A Breakthrough Report by Jiang et al. (2019) describes a powerful new method for quantifying and predicting RSA. The authors grew two maize inbred lines (Mo17 and B73) and their hybrid in gel-based medium and performed automated time-lapse 3D imaging of their roots every 4 hours for 8 days. Using DynamicRoots software (Symonova et al., 2015) and custom code, the image data were aligned and used to reconstruct and analyze the growth patterns of the root systems over time. Each seedling contained only one primary root and the beginning of the experiment but over 100 root branches at the end. Although RSA was quite variable, Mo17 tended to produce fewer, longer roots than B73, with the hybrid showing an intermediate phenotype, as revealed by principal component analysis of root volume, length, and number. It thus appears that Mo17 invests more energy in maintaining existing roots than in producing new ones, leading to sharply different RSA over time. Changes in root growth parameters did not vary during day/night cycles, indicating that root growth patterns are primarily driven by developmental time.

To determine whether genotype-specific RSA persists under field conditions, the authors collected clumps of roots near the base of the shoot (root crowns) from mature, field-grown maize plants, washed them, subjected them to 3D X-ray scanning, and probed the resulting data. Surprisingly, despite intense environmental variation, the genotype-specific differences in root growth dynamics strongly persisted in the field (see figure), highlighting the importance of genetics for determining RSA, as well as the power of predicting root growth dynamics through in vitro analysis. A test of the sensitivity of the pipeline (by successively removing data points) showed that important information about root growth dynamics could be obtained using less frequent phenotyping. The authors also explored root branching angle, finding that lateral roots grew further away from the parent branch in B73 vs. Mo17 and the hybrid. Finally, lateral roots emerged radially from primary branches equally in all directions, suggesting that this process did not have a strong influence on RSA for the genotypes studied.
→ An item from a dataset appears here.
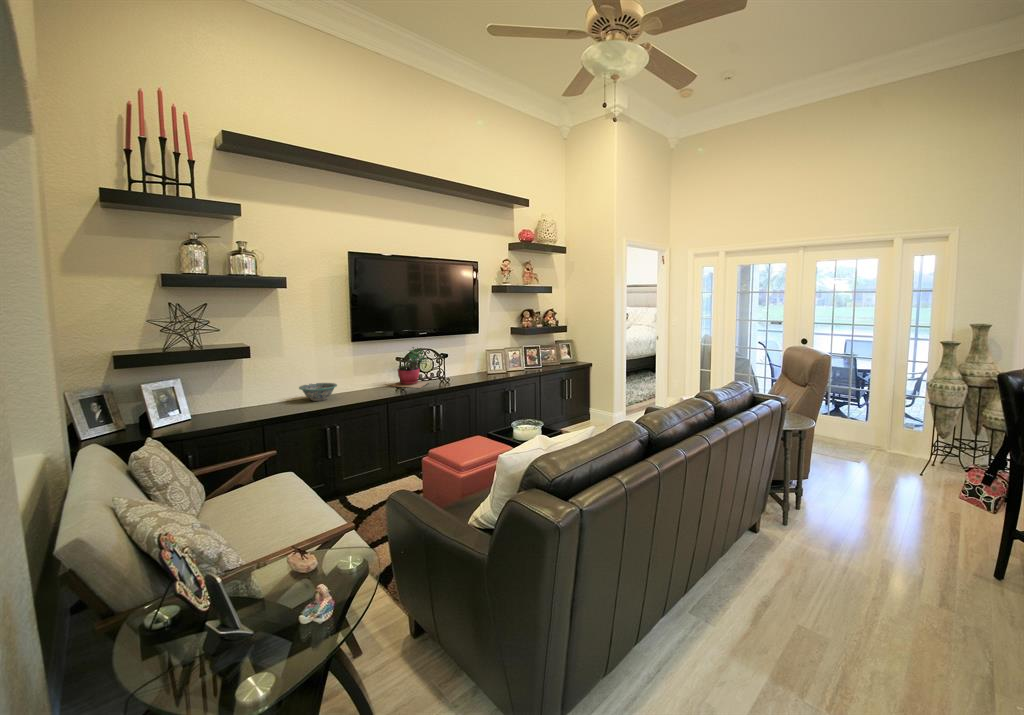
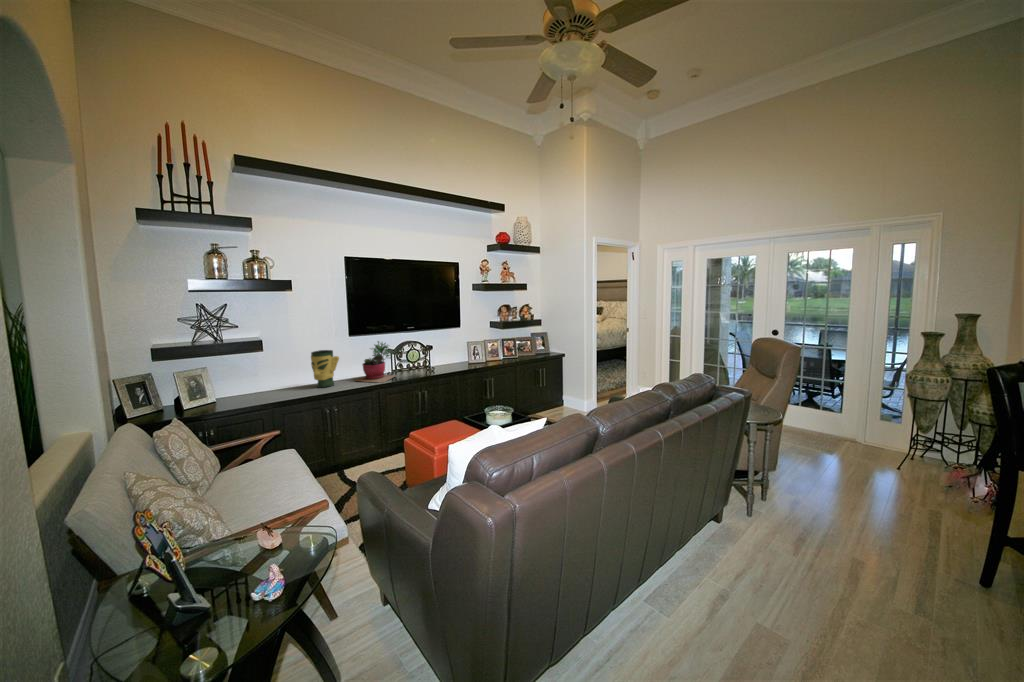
vase: none [351,355,378,392] -> present [311,350,339,388]
decorative bowl: present [299,383,337,401] -> none [250,379,292,398]

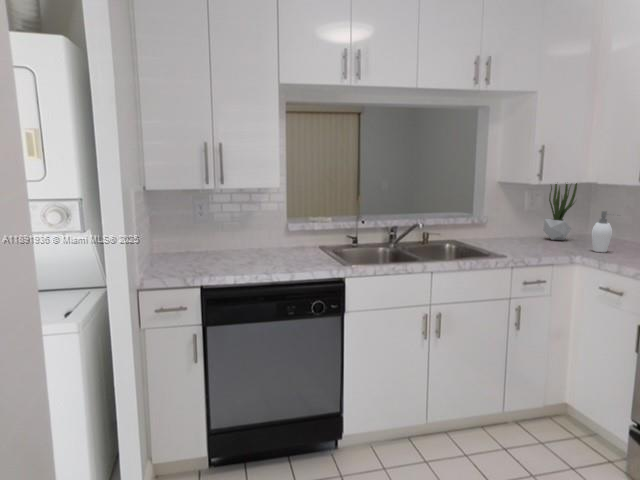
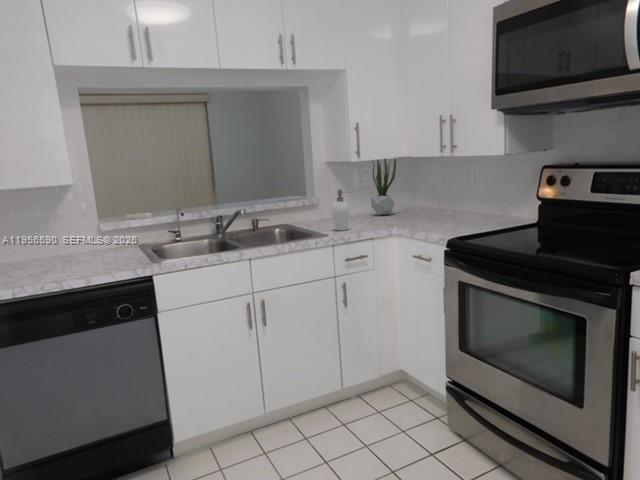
soap dispenser: present [592,211,612,252] -> present [332,189,350,231]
This technique could eventually be refined to predict RSA in field-grown crops at increasingly complex scales. Such predictions would facilitate the breeding of new crop varieties with root systems that could better withstand the challenges posed by an ever-changing climate.

 

REFERENCES

Jiang, N., Floro, E., Bray, A.L., Laws, B., Duncan, K.E., and Topp, C.N. (2019) Three-dimensional Time-lapse Analysis Reveals Multiscale Relationships in Maize Root Systems with Contrasting Architectures. Plant Cell 31: https://doi.org/1015/tpc19.00015.

Morris, E.C. et al. (2017). Shaping 3D Root System Architecture. Curr. Biol. 27: R919–R930.

Symonova, O., Topp, C.N., and Edelsbrunner, H. (2015). DynamicRoots: A Software Platform for the Reconstruction and Analysis of Growing Plant Roots. PLOS One 10: e0127657.

Weaver, J.E. and Bruner, W.E. (1926). Root Development of Field Crops (McGraw-Hill Book Company New York and London).